Es indudable que desde hace muchos años la República Argentina viene sufriendo un considerable deterioro, tanto en lo político, como en lo económico y lo social; y especialmente en lo cultural.
A lo largo del tiempo se fueron sucediendo presidentes, militares y civiles, radicales y peronistas, y muchísimos más ministros de Economía con distintos planes económicos e innumerables legisladores, pero las crisis se sucedieron una tras otra.
Seguramente sería muy difícil encontrar en nuestra memoria algún político, en general, al que recordemos con una buena imagen.
Es evidente que todavía nadie pudo encontrar la solución, a pesar de que cada vez que escuchamos hablar a alguno de ellos parecería que, según su óptica, realizan un perfecto diagnóstico del panorama, como si en vez de ser quienes solucionen los problemas, fuesen perfectos analistas políticos.
Pero lamentablemente, mientras no se ataquen a las verdaderas razones de nuestros males, nunca vamos a encontrar la solución.
El primero de ellos, del cual nuestros mandatarios forman parte, es el gigantesco sistema burocrático administrativo del Estado.
Un Estado parasitario y, fundamentalmente, deficitario, que cuenta en la repartición que sea con muchos más empleados de los que debería tener, con una ineficiencia notable, un derroche excesivo de recursos económicos y propicio para crear un terreno harto fértil para fomentar hechos de corrupción (léase robar) de todo tipo y color.
En segundo lugar, nuestro país cuenta con uno de los sistemas impositivos más perversos del mundo, donde encontramos impuestos realmente distorsivos, como por ejemplo el IVA del 21% y otros que se pagan varias veces y de distintas formas, como Ingresos Brutos y Ganancias, siguiendo con una extensa lista de obligaciones provinciales y municipales.

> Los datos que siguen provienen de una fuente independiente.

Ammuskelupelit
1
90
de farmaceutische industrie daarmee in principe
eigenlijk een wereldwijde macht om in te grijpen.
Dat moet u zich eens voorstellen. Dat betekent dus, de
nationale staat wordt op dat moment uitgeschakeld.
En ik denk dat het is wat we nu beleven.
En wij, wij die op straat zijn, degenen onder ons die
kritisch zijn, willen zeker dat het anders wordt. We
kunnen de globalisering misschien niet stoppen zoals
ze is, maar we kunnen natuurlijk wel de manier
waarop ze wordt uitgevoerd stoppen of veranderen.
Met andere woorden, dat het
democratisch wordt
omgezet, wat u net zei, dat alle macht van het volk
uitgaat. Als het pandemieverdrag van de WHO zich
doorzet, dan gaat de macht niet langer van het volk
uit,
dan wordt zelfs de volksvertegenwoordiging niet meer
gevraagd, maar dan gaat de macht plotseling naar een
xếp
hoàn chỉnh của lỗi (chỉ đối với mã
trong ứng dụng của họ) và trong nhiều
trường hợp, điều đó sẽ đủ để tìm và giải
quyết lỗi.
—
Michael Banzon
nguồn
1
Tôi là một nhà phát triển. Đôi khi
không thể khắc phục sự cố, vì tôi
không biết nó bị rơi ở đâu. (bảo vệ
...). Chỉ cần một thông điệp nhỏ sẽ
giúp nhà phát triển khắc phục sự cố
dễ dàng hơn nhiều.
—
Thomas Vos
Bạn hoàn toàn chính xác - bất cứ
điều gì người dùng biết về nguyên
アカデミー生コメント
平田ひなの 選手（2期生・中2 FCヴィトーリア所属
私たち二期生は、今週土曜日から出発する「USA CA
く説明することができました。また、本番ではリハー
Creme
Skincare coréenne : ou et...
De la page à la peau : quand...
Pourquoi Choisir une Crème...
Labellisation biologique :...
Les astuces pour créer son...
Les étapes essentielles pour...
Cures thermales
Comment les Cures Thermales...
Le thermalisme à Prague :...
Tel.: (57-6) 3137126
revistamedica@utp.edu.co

Todas estas “contribuciones” fiscales, no hacen otra cosa que encarecer los productos o servicios, produciendo un lógico deterioro en el poder adquisitivo y tentar a la evasión a quienes deben pagar.
Por último, tendríamos que tomar conciencia de que si queremos o pretendemos ser un país desarrollado, deberíamos aplicar una política económica desarrollada, cosa que nunca se llevó a cabo en Argentina; muy por el contrario, ya desde la época de la colonia, siempre tuvimos una economía regulada y/o controlada. Basta con mirar a los países exitosos para darnos cuenta de cuál es el camino a seguir, por lo menos en lo que a economía se refiere.
Estos son los verdaderos males que nos aquejan, pero nuestros dirigentes siguen empeñados en decirnos que somos un país sometido, oprimido, hostigado por el FMI, el Banco Mundial, y las empresas multinacionales, en vez de aplicar una economía moderna, abierta, que aliente a las inversiones y genere empleo, pero fundamentalmente con un sistema impositivo justo y equitativo, que distribuya los ingresos de una manera ordenada, transparente y sin despilfarro, a través de un Estado eficiente y que responda de una manera efectiva a las necesidades de la gente.
Algo tan simple como real sería comenzar a solucionar nuestros problemas, pero lamentablemente, parecería que nadie, ninguno de nuestros políticos, está dispuesto a atacar ni si quiera uno de estos tres males que nos aquejan desde hace más de un siglo.
No lo hicieron los militares, no lo hizo Alfonsín, ni Menem, ni De la Rúa, ni Duhalde, ni los Kirchner, ni Macri, y muchísimo menos lo hará Alberto Fernández.